BUFFALO, N.Y. (WKBW) — Two more bills in the way of statewide law enforcement reform passed by both the state Senate and state Assembly Wednesday.
The first creates an office of special investigation for any civilian deaths while in police custody.
The second creates a law enforcement misconduct investigative office.
Republican Senator Patrick Gallivan who voted against the creation of both offices—like most of his republican colleagues— said that kind of oversight already exists and he believes they will be a duplication of services.
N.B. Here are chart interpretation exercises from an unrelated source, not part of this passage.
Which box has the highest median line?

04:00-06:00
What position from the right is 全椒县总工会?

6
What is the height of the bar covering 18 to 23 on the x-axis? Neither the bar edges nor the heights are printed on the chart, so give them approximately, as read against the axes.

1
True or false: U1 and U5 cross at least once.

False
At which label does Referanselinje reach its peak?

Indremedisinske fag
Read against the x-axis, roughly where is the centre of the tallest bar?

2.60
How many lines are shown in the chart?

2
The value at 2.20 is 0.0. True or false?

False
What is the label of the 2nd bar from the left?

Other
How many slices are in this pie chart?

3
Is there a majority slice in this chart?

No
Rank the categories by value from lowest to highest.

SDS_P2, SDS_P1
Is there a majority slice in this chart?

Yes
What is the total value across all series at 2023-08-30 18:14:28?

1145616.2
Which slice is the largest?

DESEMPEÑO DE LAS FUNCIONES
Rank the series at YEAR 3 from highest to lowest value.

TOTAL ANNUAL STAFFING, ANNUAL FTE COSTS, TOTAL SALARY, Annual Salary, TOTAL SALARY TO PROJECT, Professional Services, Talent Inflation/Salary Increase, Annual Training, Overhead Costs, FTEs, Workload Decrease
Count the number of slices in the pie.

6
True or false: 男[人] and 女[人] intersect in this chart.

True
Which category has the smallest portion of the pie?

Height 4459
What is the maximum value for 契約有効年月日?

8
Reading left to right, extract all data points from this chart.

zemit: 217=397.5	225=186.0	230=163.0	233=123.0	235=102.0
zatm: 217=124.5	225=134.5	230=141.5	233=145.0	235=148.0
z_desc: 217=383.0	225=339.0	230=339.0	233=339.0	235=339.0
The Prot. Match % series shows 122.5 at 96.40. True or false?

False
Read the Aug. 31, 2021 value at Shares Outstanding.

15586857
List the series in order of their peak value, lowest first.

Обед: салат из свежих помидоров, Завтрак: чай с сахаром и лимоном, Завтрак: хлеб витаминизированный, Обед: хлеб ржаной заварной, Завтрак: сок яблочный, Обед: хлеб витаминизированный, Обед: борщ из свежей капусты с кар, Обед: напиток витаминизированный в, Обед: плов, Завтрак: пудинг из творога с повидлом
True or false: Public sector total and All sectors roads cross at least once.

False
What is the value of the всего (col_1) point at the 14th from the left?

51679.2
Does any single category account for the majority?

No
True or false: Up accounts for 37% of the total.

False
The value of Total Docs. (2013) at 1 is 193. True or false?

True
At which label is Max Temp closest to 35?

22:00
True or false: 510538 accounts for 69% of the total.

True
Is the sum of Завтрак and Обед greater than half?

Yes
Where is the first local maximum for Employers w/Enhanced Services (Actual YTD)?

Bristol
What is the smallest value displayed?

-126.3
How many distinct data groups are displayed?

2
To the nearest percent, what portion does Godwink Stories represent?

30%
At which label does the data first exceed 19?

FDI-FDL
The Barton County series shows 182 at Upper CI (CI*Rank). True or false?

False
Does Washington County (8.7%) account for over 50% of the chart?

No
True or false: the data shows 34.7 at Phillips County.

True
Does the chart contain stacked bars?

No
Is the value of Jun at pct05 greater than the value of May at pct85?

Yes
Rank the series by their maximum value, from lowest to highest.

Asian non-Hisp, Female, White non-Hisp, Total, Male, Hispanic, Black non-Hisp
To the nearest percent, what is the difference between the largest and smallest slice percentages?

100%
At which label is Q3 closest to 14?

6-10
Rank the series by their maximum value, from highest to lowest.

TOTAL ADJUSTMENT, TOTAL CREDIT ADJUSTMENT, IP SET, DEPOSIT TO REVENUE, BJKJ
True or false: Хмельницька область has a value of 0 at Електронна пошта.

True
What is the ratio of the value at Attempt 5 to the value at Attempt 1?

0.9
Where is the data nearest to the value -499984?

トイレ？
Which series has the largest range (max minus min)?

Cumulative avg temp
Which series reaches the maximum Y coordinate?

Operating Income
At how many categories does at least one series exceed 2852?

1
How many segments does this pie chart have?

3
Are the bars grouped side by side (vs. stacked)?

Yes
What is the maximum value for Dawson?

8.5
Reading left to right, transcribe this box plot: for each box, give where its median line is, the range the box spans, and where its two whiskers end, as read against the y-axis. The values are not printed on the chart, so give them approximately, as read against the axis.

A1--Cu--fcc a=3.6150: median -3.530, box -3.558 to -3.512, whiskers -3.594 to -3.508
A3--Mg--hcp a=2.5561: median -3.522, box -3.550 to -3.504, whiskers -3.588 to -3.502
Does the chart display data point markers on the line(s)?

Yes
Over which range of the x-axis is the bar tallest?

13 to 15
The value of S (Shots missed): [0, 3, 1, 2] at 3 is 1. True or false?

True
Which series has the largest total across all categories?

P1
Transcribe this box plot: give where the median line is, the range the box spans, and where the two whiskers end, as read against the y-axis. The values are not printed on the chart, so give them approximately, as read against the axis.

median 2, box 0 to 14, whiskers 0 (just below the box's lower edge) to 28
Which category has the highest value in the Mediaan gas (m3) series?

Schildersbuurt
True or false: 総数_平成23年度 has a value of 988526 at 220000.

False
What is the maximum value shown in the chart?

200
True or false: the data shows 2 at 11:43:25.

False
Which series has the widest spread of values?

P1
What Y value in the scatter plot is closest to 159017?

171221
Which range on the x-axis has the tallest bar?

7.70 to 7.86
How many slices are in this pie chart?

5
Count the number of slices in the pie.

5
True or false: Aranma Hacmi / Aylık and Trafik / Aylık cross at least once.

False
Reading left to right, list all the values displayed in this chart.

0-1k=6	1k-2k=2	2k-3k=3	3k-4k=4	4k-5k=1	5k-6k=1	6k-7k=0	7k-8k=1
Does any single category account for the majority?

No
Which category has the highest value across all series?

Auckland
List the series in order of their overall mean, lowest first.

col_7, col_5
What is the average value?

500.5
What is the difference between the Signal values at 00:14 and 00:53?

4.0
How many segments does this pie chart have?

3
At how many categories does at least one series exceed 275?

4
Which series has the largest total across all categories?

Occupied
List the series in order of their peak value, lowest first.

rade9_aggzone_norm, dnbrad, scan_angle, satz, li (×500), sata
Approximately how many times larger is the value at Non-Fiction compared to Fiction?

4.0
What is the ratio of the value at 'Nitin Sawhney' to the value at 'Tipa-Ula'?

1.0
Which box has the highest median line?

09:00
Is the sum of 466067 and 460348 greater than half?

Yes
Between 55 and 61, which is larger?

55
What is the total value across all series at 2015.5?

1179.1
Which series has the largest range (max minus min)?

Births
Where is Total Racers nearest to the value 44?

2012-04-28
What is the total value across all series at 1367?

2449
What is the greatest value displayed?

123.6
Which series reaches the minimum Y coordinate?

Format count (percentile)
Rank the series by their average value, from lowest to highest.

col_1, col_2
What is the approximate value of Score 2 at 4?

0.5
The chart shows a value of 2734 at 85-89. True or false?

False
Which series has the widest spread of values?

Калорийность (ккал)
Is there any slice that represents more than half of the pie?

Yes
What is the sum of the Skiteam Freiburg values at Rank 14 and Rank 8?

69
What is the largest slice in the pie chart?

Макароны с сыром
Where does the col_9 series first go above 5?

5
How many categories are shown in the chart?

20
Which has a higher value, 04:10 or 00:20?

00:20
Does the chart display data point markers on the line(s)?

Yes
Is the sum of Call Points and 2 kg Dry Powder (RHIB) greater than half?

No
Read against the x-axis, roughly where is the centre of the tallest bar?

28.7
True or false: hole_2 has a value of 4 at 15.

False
He also opposed them because both will fall under the umbrella of the state attorney general.
“I think the consolidation of power under one state official is just too much,” he said via phone to 7 Eyewitness News Reporter Ali Touhey.
The two offices are the final pieces of a major 10 bill police reform package passed by state legislators in the last 48 hours.
The votes for all 10 measures were largely along party lines.
Other reforms included body cameras for New York state troopers and the repeal of 50-a of the New York State Civil Rights law which unseals law enforcement disciplinary records.
Critics said it may lead to false accusations going public.
But. Assembly Majority Leader Crystal Peoples-Stokes believes it will boost transparency.
“There is not one of us as public servants who are not held accountable for how we perform at our jobs, and law enforcement should be, too. Or, we will continue to see the kind of abuses that we see,” she said.
The governor is expected to sign the legislation into law by week's end.